Dans un communiqué, l’eurodéputée écologiste Michèle Rivasi –dont la circonscription était concerné par l’un des permis abrogés en 2011- a estimé que le Conseil Constitutionnel «devra apporter une réponse qui tienne pleinement compte de l'intérêt général, et non pas de considérations ’court-termistes‘ aux conséquences irréversibles pour notre environnement». Elle a demandé «au nom de quoi une société texane pourrait affirmer que c’est sa liberté d’entreprendre qui est entravée en ne pouvant plus exploiter du gaz de schiste, et pas celle de tous les acteurs économiques de Drôme, d’Ardèche et du Gard». Benoit Leclair, vice-président Energie-climat à la Région Rhône-Alpes, estime pour sa part que «considérer cette loi comme inconstitutionnelle aurait l'effet d'une double peine, l'exploitation de ces énergies fossiles contribuant aux dérèglements climatiques».

Dans une tribune publiée sur Rue89, l’eurodéputée Corinne Lepage écrit qu’«il est pour le moins paradoxal de voir les pourfendeurs habituels du principe de précaution s’en prévaloir pour tenter d’obtenir l’inconstitutionnalité de la loi Jacob.
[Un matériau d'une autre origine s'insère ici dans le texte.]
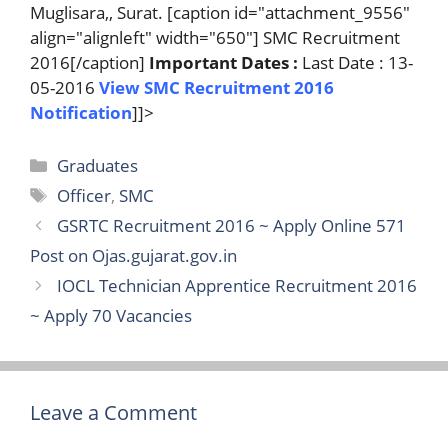
Muglisara,, Surat. [caption id="attachment_9556"
align="alignleft" width="650"] SMC Recruitment
2016[/caption]
Important Dates :
Last Date : 13-
05-2016
View SMC Recruitment 2016
Notification
]]>
Categories
Graduates
Tags
Officer
,
SMC
GSRTC Recruitment 2016 ~ Apply Online 571
Post on Ojas.gujarat.gov.in
IOCL Technician Apprentice Recruitment 2016
~ Apply 70 Vacancies
Leave a Comment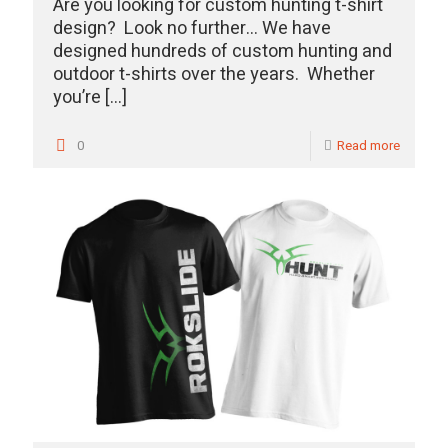
Are you looking for custom hunting t-shirt
design? Look no further… We have
designed hundreds of custom hunting and
outdoor t-shirts over the years. Whether
you’re
[…]
0
Read more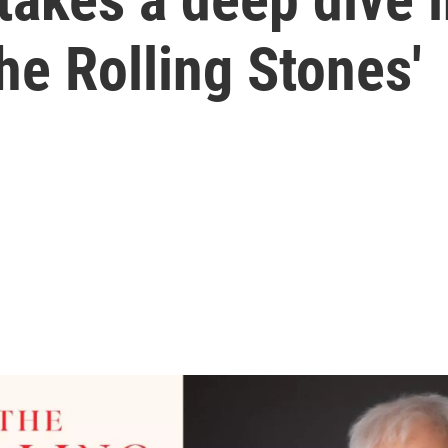
he Rolling Stones'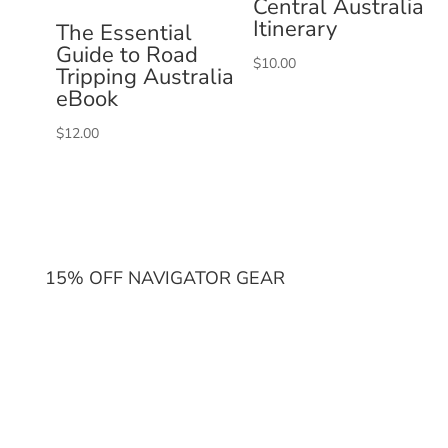
Central Australia
Itinerary
The Essential
Guide to Road
$
10.00
Tripping Australia
eBook
$
12.00
15% OFF NAVIGATOR GEAR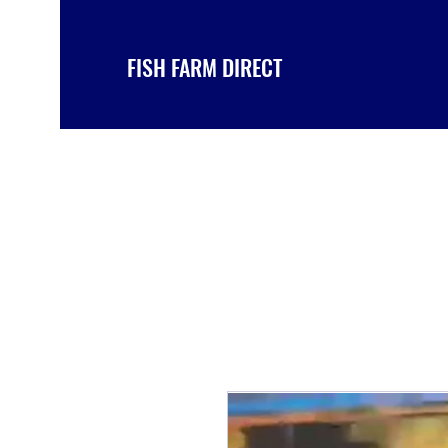
FISH FARM DIRECT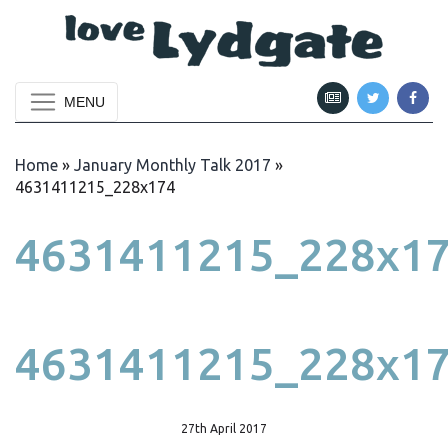
MENU
Home
»
January Monthly Talk 2017
»
4631411215_228x174
4631411215_228x1
4631411215_228x1
27th April 2017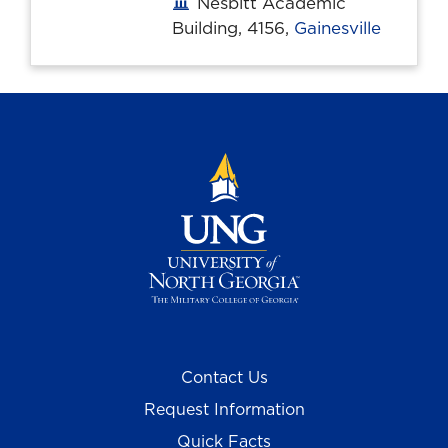
Nesbitt Academic
Office location
Building, 4156,
Gainesville
Contact Us
Request Information
Quick Facts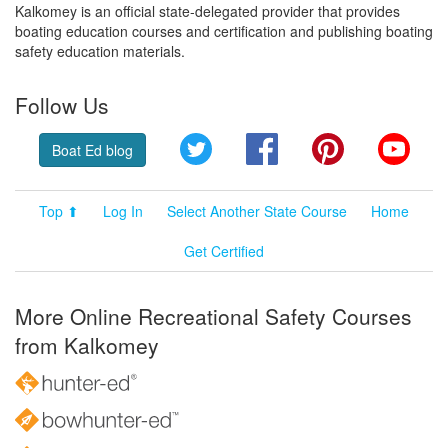
Kalkomey is an official state-delegated provider that provides
boating education courses and certification and publishing boating
safety education materials.
Follow Us
Twitter
Facebook
Pinterest
YouT
Boat Ed blog
Top ⬆
Log In
Select Another State Course
Home
Get Certified
More Online Recreational Safety Courses
from Kalkomey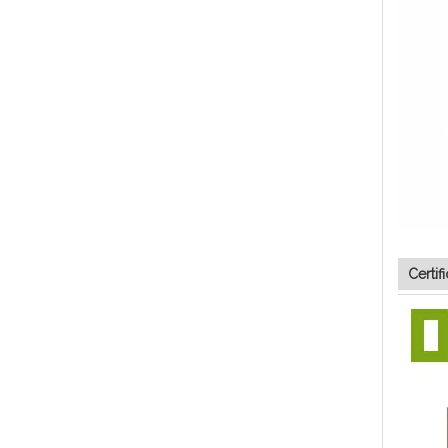
Certif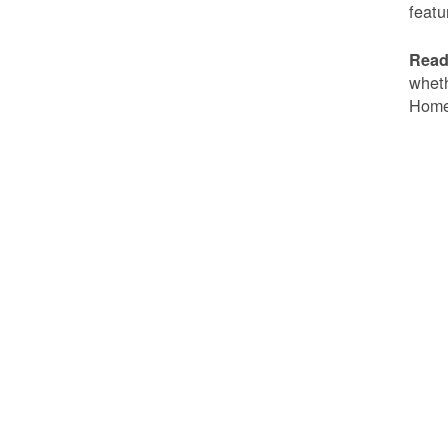
featu
Read
wheth
Home 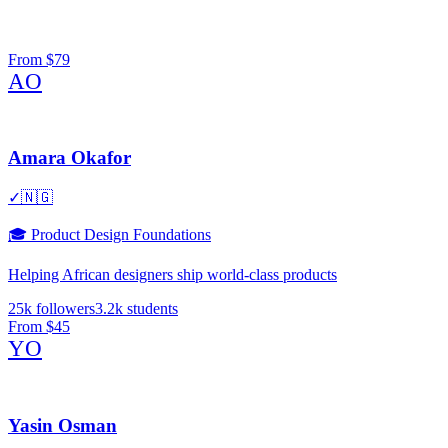
From
$79
AO
Amara Okafor
✓
🇳🇬
🎓
Product Design Foundations
Helping African designers ship world-class products
25k
followers
3.2k
students
From
$45
YO
Yasin Osman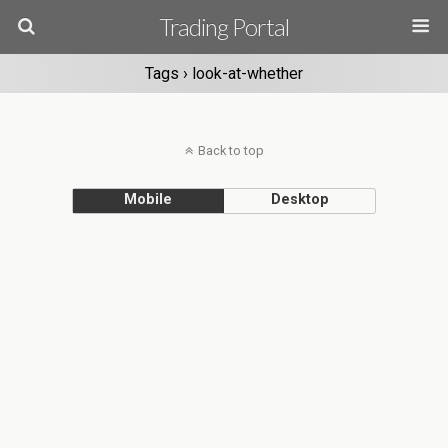
Trading Portal
Tags › look-at-whether
Back to top
Mobile
Desktop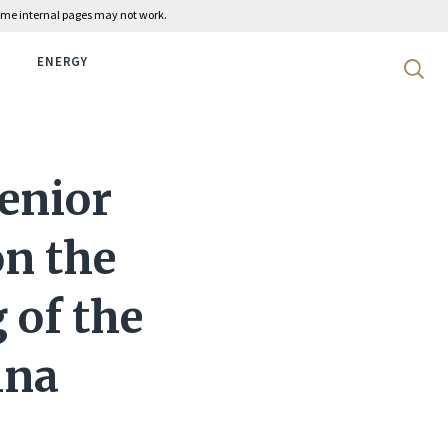
 some internal pages may not work.
ENERGY
Search 
enior
on the
 of the
ina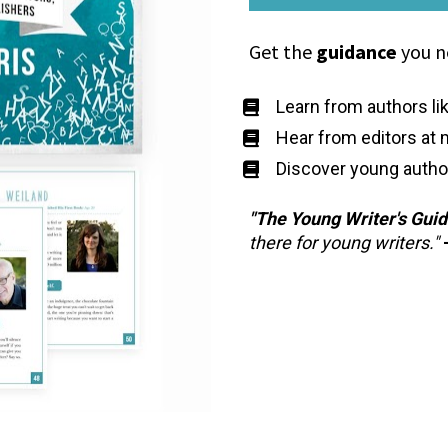
Get the 
guidance
 you n
Learn from authors li
Hear from editors at 
Discover young autho
"The
Young Writer's Gui
there for young writers."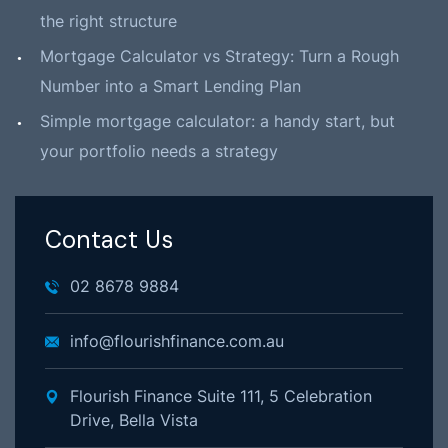
the right structure
Mortgage Calculator vs Strategy: Turn a Rough
Number into a Smart Lending Plan
Simple mortgage calculator: a handy start, but
your portfolio needs a strategy
Contact Us
02 8678 9884
info@flourishfinance.com.au
Flourish Finance Suite 111, 5 Celebration
Drive, Bella Vista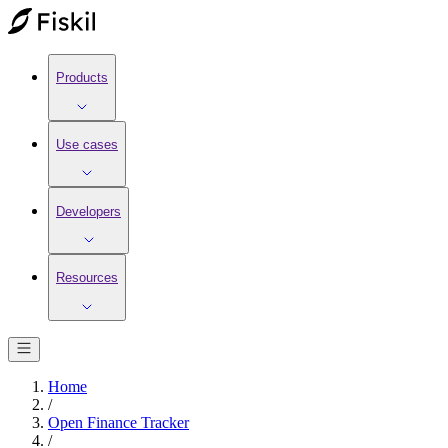
Products
Use cases
Developers
Resources
Home
/
Open Finance Tracker
/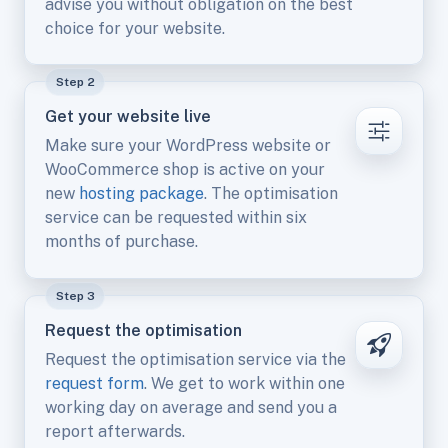
advise you without obligation on the best
choice for your website.
Step 2
Get your website live
Make sure your WordPress website or
WooCommerce shop is active on your
new
hosting package
. The optimisation
service can be requested within six
months of purchase.
Step 3
Request the optimisation
Request the optimisation service via the
request form
. We get to work within one
working day on average and send you a
report afterwards.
Quoi qu’il en soit, au lieu de défendre la loi Jacob, le ministère [de l’écologie], qui a hésité à intervenir, le fait de la manière la plus molle possible, comme s’il souhaitait une saisine du Conseil constitutionnel, puis une censure par ce dernier». L’ex-ministre de l’environnement accuse, ni plus ni moins, Delphine Batho de saborder en sous-main la loi interdisant la fracturation, «en retardant la sortie de la réforme du Code minier qui devrait protéger financièrement l’Etat et appliquer le droit communautaire et le droit de l’environnement»; en continuant à instruire de nouvelles demandes «après avoir pris les Français pour des imbéciles en leur faisant croire que rejeter 7 demandes signifiait rejeter toutes les demandes»; et «en ne s’opposant pas vigoureusement[1] à la question prioritaire de constitutionnalité dont les titulaires d’autorisation voulaient saisir le Conseil Constitutionnel».

Interrogée par l’AFP, Delphine Batho a estimé que «le bien-fondé de la loi n'était pas mis en cause par le rapporteur». «Le gouvernement est serein, la fracturation hydraulique a été interdite pour des raisons parfaitement justifiées (…) Le lobby des gaz de schiste n'obtiendra pas par une guérilla juridique ce que la mobilisation citoyenne a empêché, puisque c'est la mobilisation qui a imposé cette loi, votée en juillet 2011», a ajouté Delphine Batho. En cas de remise en cause de la loi par le Conseil constitutionnel, a expliqué la ministre de l’écologie, «il n'y aurait aucun problème pour adapter le texte, puisque la position du président de la République et du gouvernement ne changera pas».

Le Conseil d'Etat, qui suit généralement les recommandations des rapporteurs publics, devrait intervenir d'ici deux semaines. S’il était saisi, le Conseil constitutionnel devrait se prononcer dans les trois mois.



[1] Le ministère de l’écologie a beaucoup tardé à transmettre ses conclusions, comme l’a raconté le JDLE.